FRAMES shows that to answer realistic questions, a huge amount of thought processing is needed. Two things come to mind here.
First, the ability of decentralized GenAI models to not just compete, but potentially dominate the results, is incredible. A growing number of companies are using the decentralized method to scale their processing abilities while ensuring that a large community owns the software, not a centralized black box that will not share its advances. Companies like Perplexity and Sentient are leading this trend, each with formidable models performing above the first accuracy records when FRAMES was released.
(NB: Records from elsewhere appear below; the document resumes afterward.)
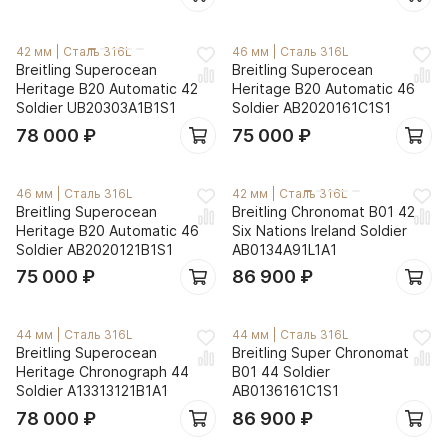
42 мм
|
Сталь 316L
46 мм
|
Сталь 316L
Breitling Superocean
Breitling Superocean
Heritage B20 Automatic 42
Heritage B20 Automatic 46
Soldier UB20303A1B1S1
Soldier AB2020161C1S1
78 000
₽
75 000
₽
46 мм
|
Сталь 316L
42 мм
|
Сталь 316L
Breitling Superocean
Breitling Chronomat B01 42
Heritage B20 Automatic 46
Six Nations Ireland Soldier
Soldier AB2020121B1S1
AB0134A91L1A1
75 000
₽
86 900
₽
44 мм
|
Сталь 316L
44 мм
|
Сталь 316L
Breitling Superocean
Breitling Super Chronomat
Heritage Chronograph 44
B01 44 Soldier
Soldier A13313121B1A1
AB0136161C1S1
78 000
₽
86 900
₽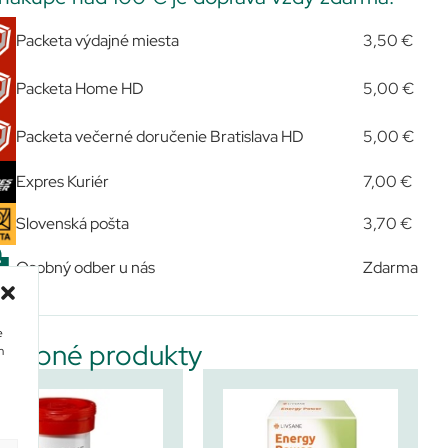
Packeta výdajné miesta
3,50 €
Packeta Home HD
5,00 €
Packeta večerné doručenie Bratislava HD
5,00 €
Expres Kuriér
7,00 €
Slovenská pošta
3,70 €
Osobný odber u nás
Zdarma
e
dobné produkty
m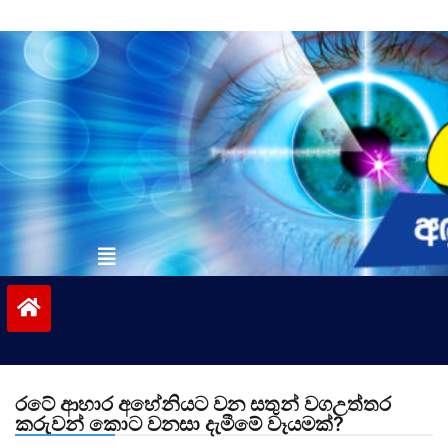
Skip
to
content
vinivida.lk
රටේ ආහාර අහේනියට වන සතුන් වගඋත්තර
කරුවන් කොට වනසා දැමීමේ වෑ‍යමක්?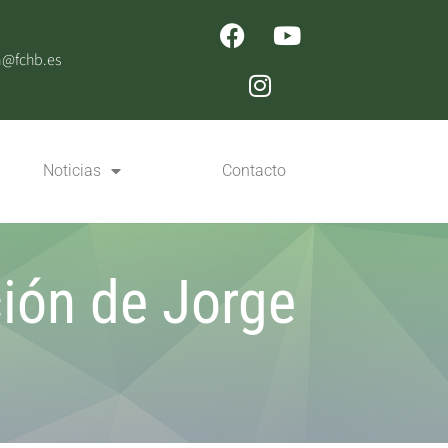
n@fchb.es
Noticias
Contacto
ción de Jorge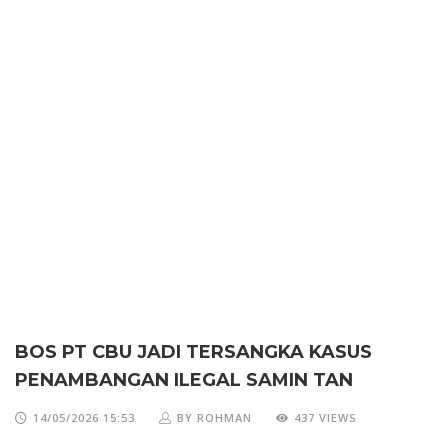
BOS PT CBU JADI TERSANGKA KASUS
PENAMBANGAN ILEGAL SAMIN TAN
14/05/2026 15:53
BY ROHMAN
437 VIEWS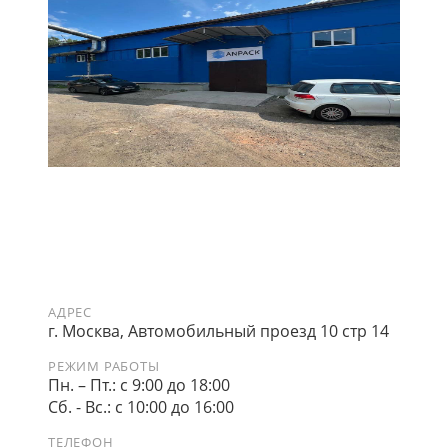
АДРЕС
г. Москва, Автомобильный проезд 10 стр 14
РЕЖИМ РАБОТЫ
Пн. – Пт.: с 9:00 до 18:00
Сб. - Вс.: с 10:00 до 16:00
ТЕЛЕФОН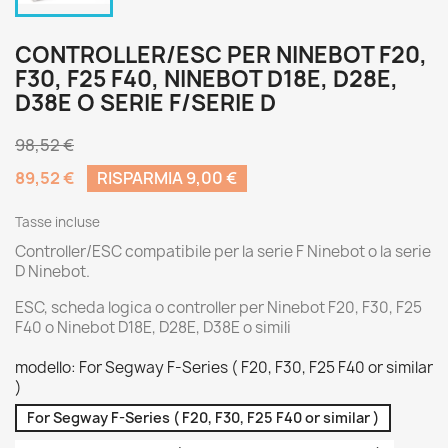
CONTROLLER/ESC PER NINEBOT F20,
F30, F25 F40, NINEBOT D18E, D28E,
D38E O SERIE F/SERIE D
98,52 €
89,52 €
RISPARMIA 9,00 €
Tasse incluse
Controller/ESC compatibile per la serie F Ninebot o la serie
D Ninebot.
ESC, scheda logica o controller per Ninebot F20, F30, F25
F40 o Ninebot D18E, D28E, D38E o simili
modello: For Segway F-Series ( F20, F30, F25 F40 or similar
)
For Segway F-Series ( F20, F30, F25 F40 or similar )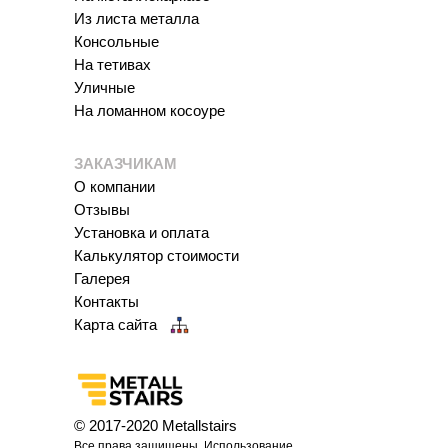
Из листа металла
Консольные
На тетивах
Уличные
На ломанном косоуре
ЗАКАЗЧИКАМ
О компании
Отзывы
Установка и оплата
Калькулятор стоимости
Галерея
Контакты
Карта сайта
© 2017-2020
Metallstairs
Все права защищены. Использование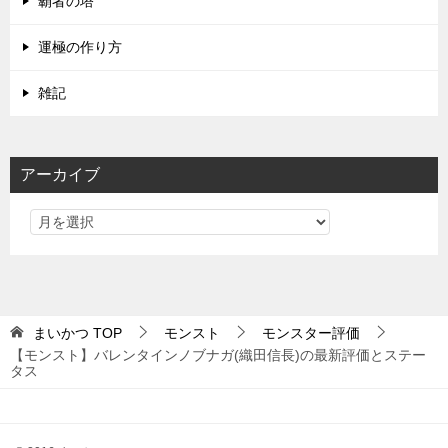
覇者の塔
運極の作り方
雑記
アーカイブ
まいかつ
TOP
モンスト
モンスター評価
【モンスト】バレンタインノブナガ(織田信長)の最新評価とステー
タス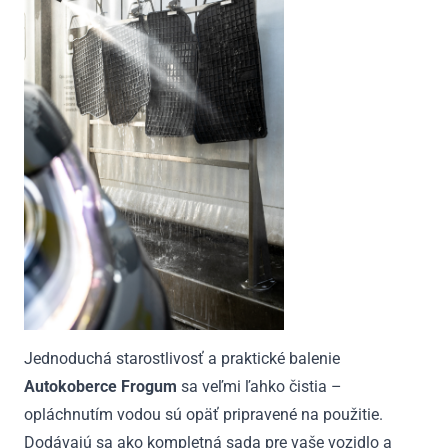
Jednoduchá starostlivosť a praktické balenie
Autokoberce Frogum
sa veľmi ľahko čistia –
opláchnutím vodou sú opäť pripravené na použitie.
Dodávajú sa ako kompletná sada pre vaše vozidlo a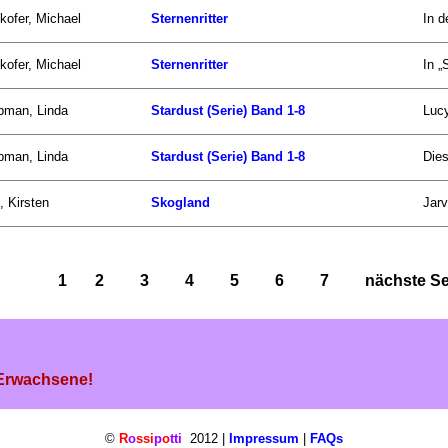
kofer, Michael
Sternenritter
In d
kofer, Michael
Sternenritter
In „
pman, Linda
Stardust (Serie) Band 1-8
Lucy
pman, Linda
Stardust (Serie) Band 1-8
Dies
, Kirsten
Skogland
Jarv
1
2
3
4
5
6
7
nächste Sei
 Erwachsene!
©
R
o
ssi
p
o
tti
2012 |
Impressum
|
FAQs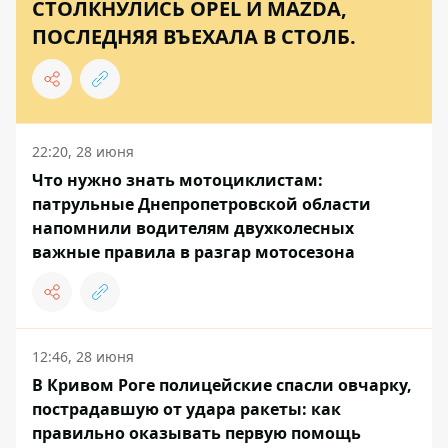
СТОЛКНУЛИСЬ OPEL И MAZDA,
ПОСЛЕДНЯЯ ВЪЕХАЛА В СТОЛБ.
22:20, 28 июня
Что нужно знать мотоциклистам:
патрульные Днепропетровской области
напомнили водителям двухколесных
важные правила в разгар мотосезона
12:46, 28 июня
В Кривом Роге полицейские спасли овчарку,
пострадавшую от удара ракеты: как
правильно оказывать первую помощь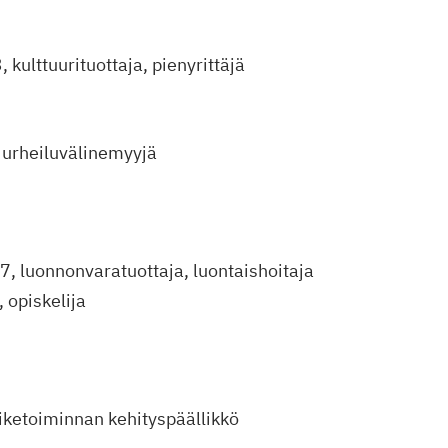
 kulttuurituottaja, pienyrittäjä
, urheiluvälinemyyjä
27, luonnonvaratuottaja, luontaishoitaja
 opiskelija
iiketoiminnan kehityspäällikkö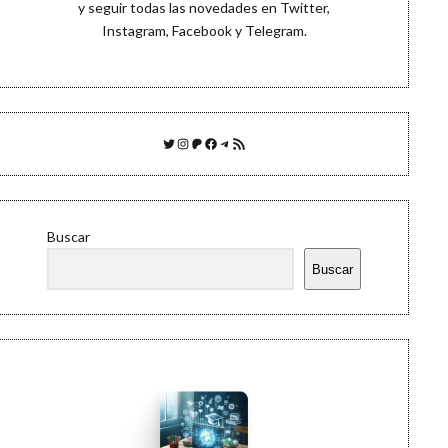
y seguir todas las novedades en
Twitter
,
Instagram
,
Facebook
y
Telegram
.
Twitter
Instagram
Patreon
Facebook
Telegram
Feed RSS
Buscar
Buscar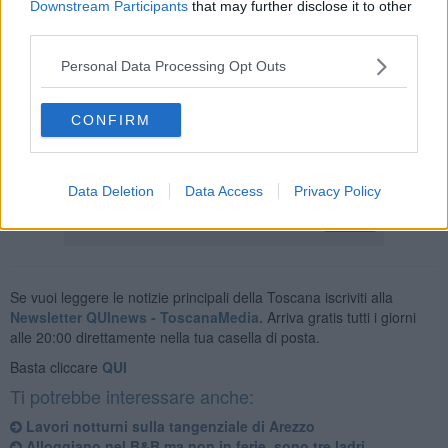
Downstream Participants
that may further disclose it to other
8 mesi e 25 giorni di reclusione per un cumulo pene relativo ai reati
third parties.
di lesioni personali, danneggiamento e porto di armi o oggetti atti
ad offendere.
Personal Data Processing Opt Outs
CONFIRM
Terminati gli atti il 57enne è stato condotto presso il carcere di
Arezzo.
Data Deletion
Data Access
Privacy Policy
Se vuoi leggere le notizie principali della Toscana iscriviti alla
Newsletter QUInews - ToscanaMedia.
Arriva gratis tutti i giorni
alle 20:00 direttamente nella tua casella di posta.
Basta cliccare
QUI
Ti potrebbe interessare anche:
Lavori notturni sulla tangenziale di Arezzo
Alloggiano nel B&B ma non in ferie, sono tre ladri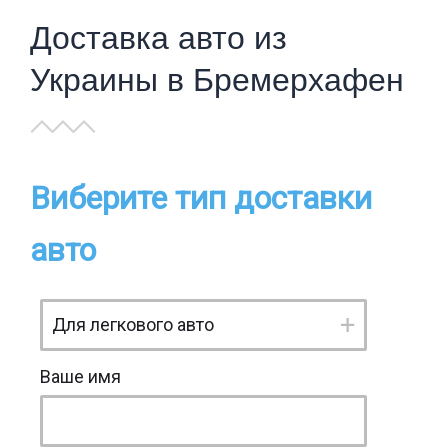
Доставка авто из
Украины в Бремерхафен
Виберите тип доставки
авто
Ваше имя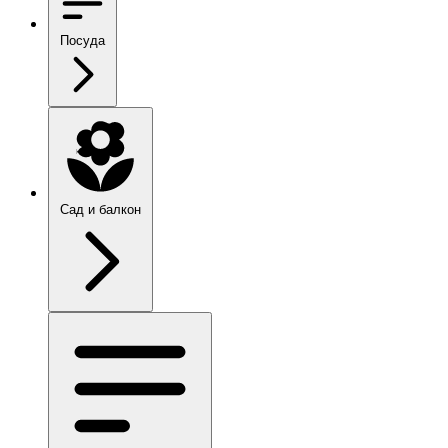
Посуда
Сад и балкон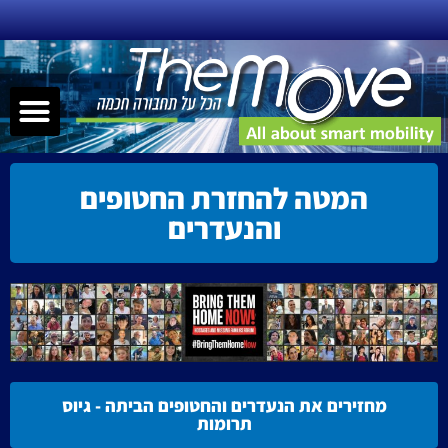
ילוג
תוכן
תפר
שירותי ניידות – MAAS
תחבורה חכמה
הנעה אלטרנטיבית
קישוריות – nnectivity
המטה להחזרת החטופים
והנעדרים
מחזירים את הנעדרים והחטופים הביתה - גיוס
תרומות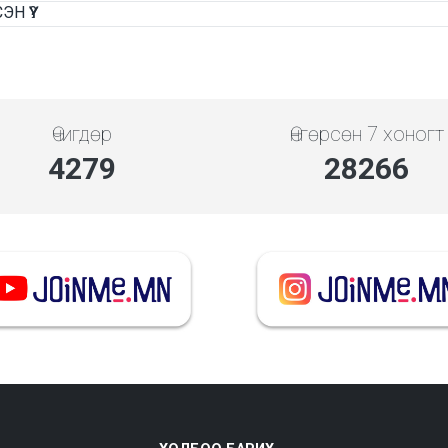
Н ҮҮ?
Өчигдөр
Өнгөрсөн 7 хоногт
4279
28266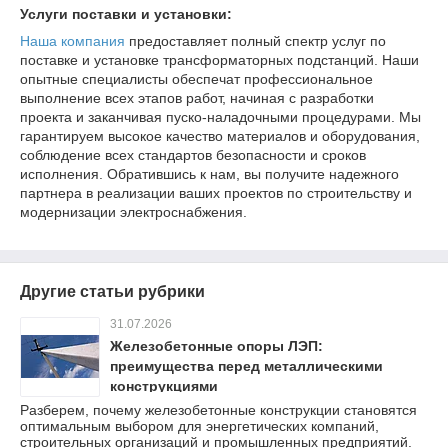
Услуги поставки и установки:
Наша компания
предоставляет полный спектр услуг по
поставке и установке трансформаторных подстанций. Наши
опытные специалисты обеспечат профессиональное
выполнение всех этапов работ, начиная с разработки
проекта и заканчивая пуско-наладочными процедурами. Мы
гарантируем высокое качество материалов и оборудования,
соблюдение всех стандартов безопасности и сроков
исполнения. Обратившись к нам, вы получите надежного
партнера в реализации ваших проектов по строительству и
модернизации электроснабжения.
Другие статьи рубрики
31.07.2026
Железобетонные опоры ЛЭП:
преимущества перед металлическими
конструкциями
Разберем, почему железобетонные конструкции становятся
оптимальным выбором для энергетических компаний,
строительных организаций и промышленных предприятий.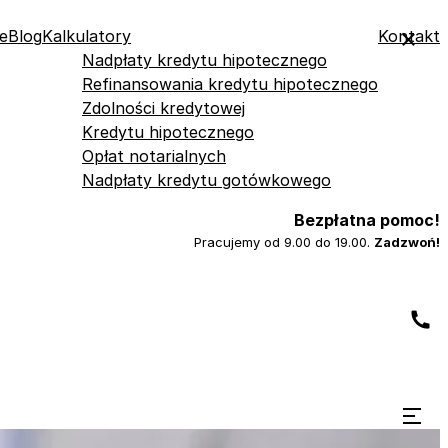
e
Blog
Kalkulatory
Kontakt
Nadpłaty kredytu hipotecznego
Refinansowania kredytu hipotecznego
Zdolności kredytowej
Kredytu hipotecznego
Opłat notarialnych
Nadpłaty kredytu gotówkowego
Bezpłatna pomoc!
Pracujemy od 9.00 do 19.00.
Zadzwoń!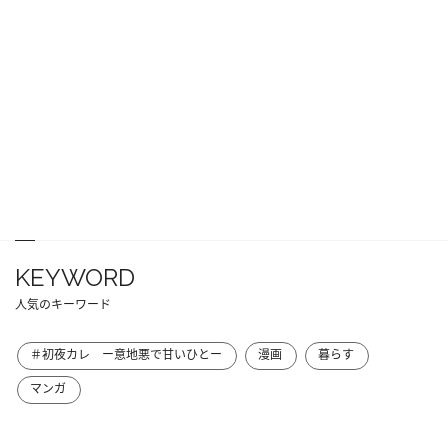
KEYWORD
人気のキーワード
＃初夜カレ ー意地悪で甘いひとー
漫画
暮らす
マンガ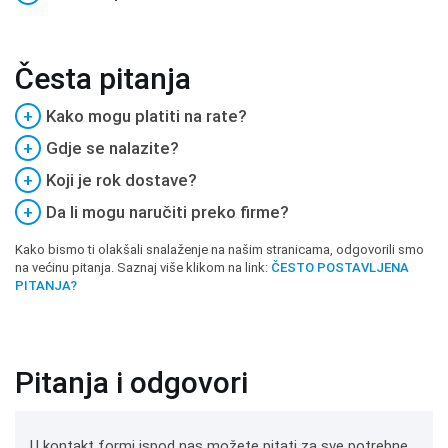
Česta pitanja
+
Kako mogu platiti na rate?
+
Gdje se nalazite?
+
Koji je rok dostave?
+
Da li mogu naručiti preko firme?
Kako bismo ti olakšali snalaženje na našim stranicama, odgovorili smo
na većinu pitanja. Saznaj više klikom na link:
ČESTO POSTAVLJENA
PITANJA?
Pitanja i odgovori
U kontakt formi ispod nas možete pitati za sve potrebne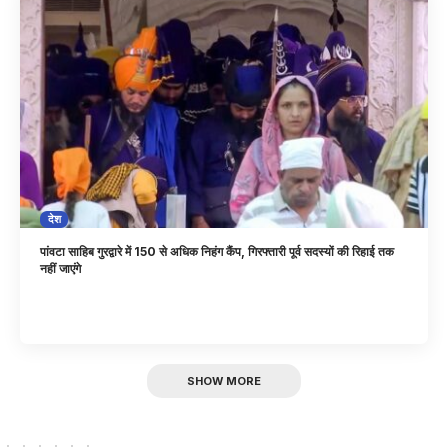
देश
पांवटा साहिब गुरद्वारे में 150 से अधिक निहंग कैंप, गिरफ्तारी पूर्व सदस्यों की रिहाई तक
नहीं जाएंगे
SHOW MORE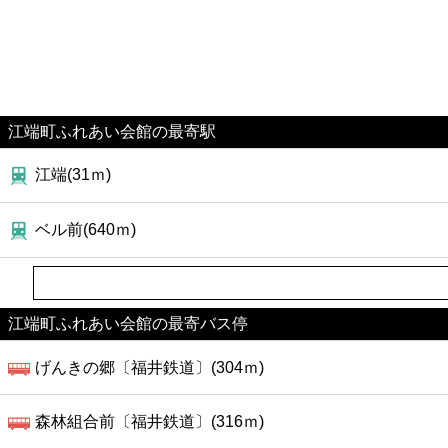
江端町ふれあい会館の最寄駅
江端(31ｍ)
ベル前(640ｍ)
江端町ふれあい会館の最寄バス停
げんきの郷〔福井鉄道〕(304ｍ)
森林組合前〔福井鉄道〕(316ｍ)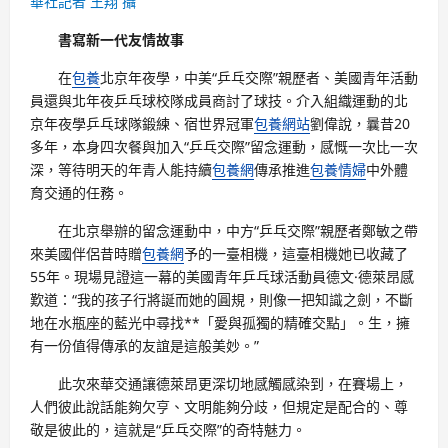
華社記者 王翔 攝
書寫新一代友情故事
在
包養
北京年夜學，中美“乒乓交際”親歷者、美國青年活動
員還與北年夜乒乓球校隊成員商討了球技。介入組織運動的北
京年夜學乒乓球隊鍛練、宿世界冠軍
包養網站
劉偉說，曩昔20
多年，本身四次餐與加入“乒乓交際”留念運動，感慨一次比一次
深，等待明天的年青人能持續
包養網
傳承推進
包養情婦
中外體
育交通的任務。
在北京舉辦的留念運動中，中方“乒乓交際”親歷者鄭敏之帶
來美國伴侶昔時贈
包養網
予的一臺相機，這臺相機她已收藏了
55年。現場見證這一幕的美國青年乒乓球活動員德文·德萊昂感
歎道：“我的孩子行將誕而她的圓規，則像一把知識之劍，不斷
地在水瓶座的藍光中尋找**「愛與孤獨的精確交點」。生，擁
有一份值得傳承的友誼是這般美妙。”
此次來華交通讓德萊昂更深切地感觸感染到，在賽場上，
人們彼此說話能夠欠亨、文明能夠分歧，但規定是配合的、尊
敬是彼此的，這就是“乒乓交際”的奇特魅力。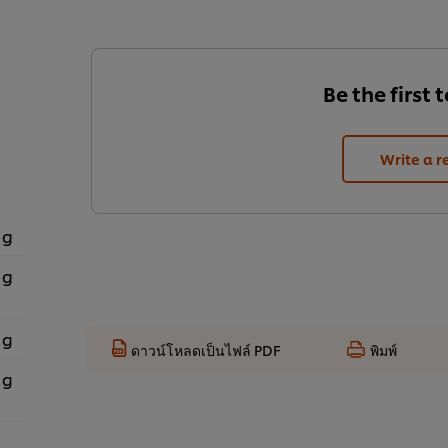
Be the first 
Write a r
 g
 g
 g
ดาวน์โหลดเป็นไฟล์ PDF
พิมพ์
 g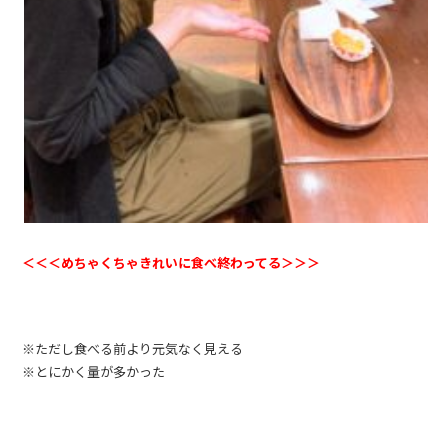
＜＜＜めちゃくちゃきれいに食べ終わってる＞＞＞
※ただし食べる前より元気なく見える
※とにかく量が多かった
The second element is that a smaller number of these AI models are not only decentralized, they are open-source. For instance, Sentient Chat is both, and early tests show just how complex its reasoning can be, thanks to the invaluable open-source access. The FRAMES question above is answered using much the same thought process as a human would use, with its reasoning details available for review. Perhaps even more interesting, their platform is structured as a number of models that can fine-tune a given perspective and performance, even though the fine-tuning process in some GenAI models results in diminished accuracy. In the case of Sentient Chat, many different models have been developed. For instance, a recent model called “Dobby 8B” is able to both outperform the FRAMES benchmark, but also develop a distinct pro-crypto and pro-freedom attitude, which affects the perspective of the model as it processes pieces of information and develops an answer.
The key to all these astounding innovations is the rapid speed that brought us here. We have to acknowledge that as fast as this technology has evolved, it is only going to evolve even faster in the near future. We will be able to see, especially with decentralized and open-source GenAI models, that crucial threshold where the system’s intelligence starts to exceed more and more of our own, and what that means for the future.